RE: Specifying partial property values (was: Re: [css3-background] New use case for background-position-x (&y!))

Background-position isn't a shorthand.  IE's implementation has ... "some depth" ... w/r/t treating background-position somewhat like a shorthand for legacy compatibility reasons.  That was by no means an easy facet of the implementation.


As currently specced, box-shadow isn't a shorthand either.  It's a single property.

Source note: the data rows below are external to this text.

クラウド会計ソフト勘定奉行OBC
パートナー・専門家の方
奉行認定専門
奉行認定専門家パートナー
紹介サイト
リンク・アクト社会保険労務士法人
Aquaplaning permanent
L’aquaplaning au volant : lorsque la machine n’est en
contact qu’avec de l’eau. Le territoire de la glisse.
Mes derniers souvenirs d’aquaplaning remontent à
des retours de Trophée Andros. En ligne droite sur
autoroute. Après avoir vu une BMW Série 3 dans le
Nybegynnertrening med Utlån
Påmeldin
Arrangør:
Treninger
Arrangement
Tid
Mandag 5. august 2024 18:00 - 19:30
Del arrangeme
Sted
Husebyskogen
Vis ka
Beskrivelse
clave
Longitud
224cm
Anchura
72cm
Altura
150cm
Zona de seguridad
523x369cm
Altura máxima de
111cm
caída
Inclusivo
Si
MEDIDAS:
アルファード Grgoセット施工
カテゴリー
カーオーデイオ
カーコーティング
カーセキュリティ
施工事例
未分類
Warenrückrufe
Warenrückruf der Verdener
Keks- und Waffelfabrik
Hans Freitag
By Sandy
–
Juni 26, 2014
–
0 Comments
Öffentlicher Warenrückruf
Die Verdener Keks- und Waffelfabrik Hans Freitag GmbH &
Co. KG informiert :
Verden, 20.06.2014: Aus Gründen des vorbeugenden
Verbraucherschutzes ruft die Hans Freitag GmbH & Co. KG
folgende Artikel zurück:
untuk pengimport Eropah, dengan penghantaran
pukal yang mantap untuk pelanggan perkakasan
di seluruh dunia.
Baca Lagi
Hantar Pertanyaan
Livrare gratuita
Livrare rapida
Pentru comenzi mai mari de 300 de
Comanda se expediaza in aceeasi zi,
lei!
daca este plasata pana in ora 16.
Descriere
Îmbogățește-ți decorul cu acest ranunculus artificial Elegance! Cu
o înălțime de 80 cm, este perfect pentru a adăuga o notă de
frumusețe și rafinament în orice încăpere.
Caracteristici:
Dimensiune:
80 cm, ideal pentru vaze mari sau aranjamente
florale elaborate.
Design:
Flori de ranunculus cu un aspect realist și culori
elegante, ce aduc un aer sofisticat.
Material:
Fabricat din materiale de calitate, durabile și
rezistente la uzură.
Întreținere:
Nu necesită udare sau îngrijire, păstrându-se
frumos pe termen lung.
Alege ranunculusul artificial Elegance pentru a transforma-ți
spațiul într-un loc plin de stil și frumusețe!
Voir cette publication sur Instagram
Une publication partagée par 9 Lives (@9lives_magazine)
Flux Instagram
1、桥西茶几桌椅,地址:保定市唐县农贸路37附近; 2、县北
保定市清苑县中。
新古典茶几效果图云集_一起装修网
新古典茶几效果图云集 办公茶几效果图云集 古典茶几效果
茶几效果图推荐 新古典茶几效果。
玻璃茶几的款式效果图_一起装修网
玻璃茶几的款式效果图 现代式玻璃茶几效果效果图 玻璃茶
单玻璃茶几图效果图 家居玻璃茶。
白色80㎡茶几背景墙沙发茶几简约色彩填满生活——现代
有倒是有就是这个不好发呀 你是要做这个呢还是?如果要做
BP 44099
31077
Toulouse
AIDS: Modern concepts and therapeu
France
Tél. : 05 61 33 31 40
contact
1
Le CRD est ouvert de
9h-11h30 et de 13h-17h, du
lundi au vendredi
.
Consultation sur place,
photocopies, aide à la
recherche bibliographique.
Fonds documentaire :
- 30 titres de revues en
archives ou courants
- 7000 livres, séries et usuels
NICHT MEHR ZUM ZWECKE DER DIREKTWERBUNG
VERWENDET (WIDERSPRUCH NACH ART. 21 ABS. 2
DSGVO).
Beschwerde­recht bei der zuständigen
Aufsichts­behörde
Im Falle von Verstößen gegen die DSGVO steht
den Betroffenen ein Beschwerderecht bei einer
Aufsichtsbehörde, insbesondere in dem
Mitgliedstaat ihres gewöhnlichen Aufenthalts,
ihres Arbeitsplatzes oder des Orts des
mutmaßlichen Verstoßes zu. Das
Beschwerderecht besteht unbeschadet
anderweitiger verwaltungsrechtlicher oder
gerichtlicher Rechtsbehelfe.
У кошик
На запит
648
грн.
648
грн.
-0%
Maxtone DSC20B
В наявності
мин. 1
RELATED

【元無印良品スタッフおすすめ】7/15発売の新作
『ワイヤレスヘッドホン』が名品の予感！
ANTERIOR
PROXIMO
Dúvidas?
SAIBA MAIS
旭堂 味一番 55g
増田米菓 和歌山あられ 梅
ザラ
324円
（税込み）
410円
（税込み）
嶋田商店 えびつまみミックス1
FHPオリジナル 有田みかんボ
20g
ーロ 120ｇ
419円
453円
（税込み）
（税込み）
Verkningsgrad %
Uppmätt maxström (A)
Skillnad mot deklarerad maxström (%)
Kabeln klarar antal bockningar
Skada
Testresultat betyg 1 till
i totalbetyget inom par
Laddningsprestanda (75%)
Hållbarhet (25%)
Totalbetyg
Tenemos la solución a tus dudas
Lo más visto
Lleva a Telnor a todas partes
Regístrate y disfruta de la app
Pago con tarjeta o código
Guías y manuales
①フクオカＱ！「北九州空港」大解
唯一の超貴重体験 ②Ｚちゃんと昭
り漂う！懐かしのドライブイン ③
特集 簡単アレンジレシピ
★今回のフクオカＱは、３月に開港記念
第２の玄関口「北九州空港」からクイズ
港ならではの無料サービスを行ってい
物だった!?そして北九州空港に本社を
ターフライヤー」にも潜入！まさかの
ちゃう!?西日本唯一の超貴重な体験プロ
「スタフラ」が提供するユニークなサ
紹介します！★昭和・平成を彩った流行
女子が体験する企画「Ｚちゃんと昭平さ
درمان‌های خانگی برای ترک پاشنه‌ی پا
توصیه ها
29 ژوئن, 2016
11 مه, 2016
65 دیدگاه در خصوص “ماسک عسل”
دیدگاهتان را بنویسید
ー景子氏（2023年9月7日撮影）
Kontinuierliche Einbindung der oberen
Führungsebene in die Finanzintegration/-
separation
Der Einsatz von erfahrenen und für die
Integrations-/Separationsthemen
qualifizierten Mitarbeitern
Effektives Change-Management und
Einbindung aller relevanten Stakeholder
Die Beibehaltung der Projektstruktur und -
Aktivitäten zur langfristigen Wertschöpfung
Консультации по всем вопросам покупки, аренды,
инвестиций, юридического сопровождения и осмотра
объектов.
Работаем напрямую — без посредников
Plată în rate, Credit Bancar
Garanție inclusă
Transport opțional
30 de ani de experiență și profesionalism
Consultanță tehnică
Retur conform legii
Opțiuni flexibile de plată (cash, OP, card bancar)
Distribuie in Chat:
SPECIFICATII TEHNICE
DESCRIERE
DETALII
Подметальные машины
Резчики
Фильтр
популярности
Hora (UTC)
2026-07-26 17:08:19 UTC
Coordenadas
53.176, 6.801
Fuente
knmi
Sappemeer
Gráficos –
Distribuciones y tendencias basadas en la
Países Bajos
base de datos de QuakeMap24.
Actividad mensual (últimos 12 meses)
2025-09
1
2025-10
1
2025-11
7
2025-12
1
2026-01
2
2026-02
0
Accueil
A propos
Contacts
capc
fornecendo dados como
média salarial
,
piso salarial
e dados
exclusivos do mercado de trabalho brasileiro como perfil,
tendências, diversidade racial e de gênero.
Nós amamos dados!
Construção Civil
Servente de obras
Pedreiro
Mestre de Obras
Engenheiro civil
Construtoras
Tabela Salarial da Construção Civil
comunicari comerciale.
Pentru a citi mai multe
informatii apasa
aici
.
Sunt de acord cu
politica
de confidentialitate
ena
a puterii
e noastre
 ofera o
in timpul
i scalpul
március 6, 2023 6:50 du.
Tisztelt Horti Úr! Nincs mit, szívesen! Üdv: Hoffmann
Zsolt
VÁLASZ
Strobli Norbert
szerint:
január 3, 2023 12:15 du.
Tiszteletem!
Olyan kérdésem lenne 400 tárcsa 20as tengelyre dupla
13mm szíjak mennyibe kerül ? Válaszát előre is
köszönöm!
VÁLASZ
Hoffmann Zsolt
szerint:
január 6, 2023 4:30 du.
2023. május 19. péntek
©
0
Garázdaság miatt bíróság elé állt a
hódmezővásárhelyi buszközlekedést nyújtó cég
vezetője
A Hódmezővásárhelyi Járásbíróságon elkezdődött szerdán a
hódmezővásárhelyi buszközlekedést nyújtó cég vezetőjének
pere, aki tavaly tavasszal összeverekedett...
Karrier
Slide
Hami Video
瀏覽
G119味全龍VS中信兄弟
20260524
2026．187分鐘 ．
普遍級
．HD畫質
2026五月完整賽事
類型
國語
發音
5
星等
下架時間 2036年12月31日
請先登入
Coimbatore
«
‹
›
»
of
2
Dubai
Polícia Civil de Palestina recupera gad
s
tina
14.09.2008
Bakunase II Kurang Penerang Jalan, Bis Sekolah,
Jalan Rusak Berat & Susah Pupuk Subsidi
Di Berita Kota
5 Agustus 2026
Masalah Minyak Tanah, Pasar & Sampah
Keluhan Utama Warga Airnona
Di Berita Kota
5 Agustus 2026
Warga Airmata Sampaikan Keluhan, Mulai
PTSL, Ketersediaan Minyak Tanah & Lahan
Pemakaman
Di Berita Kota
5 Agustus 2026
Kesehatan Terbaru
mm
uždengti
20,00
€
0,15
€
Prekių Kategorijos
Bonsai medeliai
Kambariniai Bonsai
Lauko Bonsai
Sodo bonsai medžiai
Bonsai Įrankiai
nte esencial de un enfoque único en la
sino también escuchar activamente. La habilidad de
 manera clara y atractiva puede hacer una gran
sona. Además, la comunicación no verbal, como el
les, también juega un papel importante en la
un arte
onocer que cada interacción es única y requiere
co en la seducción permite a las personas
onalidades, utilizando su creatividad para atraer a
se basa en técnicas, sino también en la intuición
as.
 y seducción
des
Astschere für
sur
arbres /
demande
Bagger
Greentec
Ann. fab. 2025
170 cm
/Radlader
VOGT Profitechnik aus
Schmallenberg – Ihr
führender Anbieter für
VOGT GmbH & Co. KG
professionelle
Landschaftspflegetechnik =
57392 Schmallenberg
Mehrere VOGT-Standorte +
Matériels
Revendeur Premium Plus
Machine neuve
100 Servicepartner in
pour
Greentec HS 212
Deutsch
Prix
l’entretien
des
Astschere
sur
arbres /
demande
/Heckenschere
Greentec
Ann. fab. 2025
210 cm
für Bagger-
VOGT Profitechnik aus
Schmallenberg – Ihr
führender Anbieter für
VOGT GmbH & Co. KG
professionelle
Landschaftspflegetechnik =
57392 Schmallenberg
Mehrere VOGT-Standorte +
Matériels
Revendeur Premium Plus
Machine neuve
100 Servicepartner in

While I concur that there is some author value in expanding that design, it's not a trivial undertaking.  'Background' does pave the way a bit, because the complexity of the box-shadow property (layers, multiple fields, etc.) is already present in one form or another.


CSS4 perhaps...

- Brian


> -----Original Message-----
> From: www-style-request@w3.org [mailto:www-style-request@w3.org] On
> Behalf Of Jonas Hartmann
> Sent: Wednesday, November 10, 2010 11:34 AM
> To: Lee Kowalkowski; Brad Kemper; Tab Atkins Jr.; www-style@w3.org
> Subject: Specifying partial property values (was: Re: [css3-background] New
> use case for background-position-x (&y!))
> 
> Hello,
> 
> On 2010-11-09, at 23:51, Lee Kowalkowski wrote:
> ...
> > The main point is there are situations where an author would like to
> > specify -x without -y, for whatever reason, exactly like when
> > specifying margin-top without interfering with margin-left defined in
> > another rule.
> ...
> 
> I wondered how I can change CSS3 text-shadow-color or text-shadow-
> distance-top or text-shadow-distance-left or text-shadow-blur-radius
> 
> http://www.w3.org/TR/css3-text/#text-shadow

> http://www.w3.org/TR/2010/WD-css3-background-20100612/#box-shadow

> 
> Did I miss something or is that not possible? On the argument that you can
> specify multiple light directions => shadows you could still offer
> 
> text-shadow: 3px 2px 1px red, 1px 2px 3px blue;
> text-shadow-color: yellow, rgba(0,0,0,0.4);
> 
> (awesome would even be text-shadow-color: yellow, rgba(cascade, cascade,
> cascade, 0.4);)
> 
> 
> CSS always had very good shorthands as well as full properties like padding
> and margin for instance.
> 
> With the browser vendors pre-standard implementations of background
> gradients I had the issue described above as well, I could not simply change
> parts of the gradient or add a background-color ex-post (for graceful
> degration, e.g. older browsers, lets say in my ie.css). Always having to specify
> a full property where a partial (with magic standard values) would be
> sufficient is bad.
> 
> text-shadow: red; should work as should text-shadow: 1px - or text-shadow:
> 1px 1px, or text-shadow: 1px 1px red - you get the idea and can probably
> imagine what a good default would be.
> 
> 
> King regards
>  Jonas
> 
> p.s.: I took a look at the spec, sorry if I did not get it right and its all in.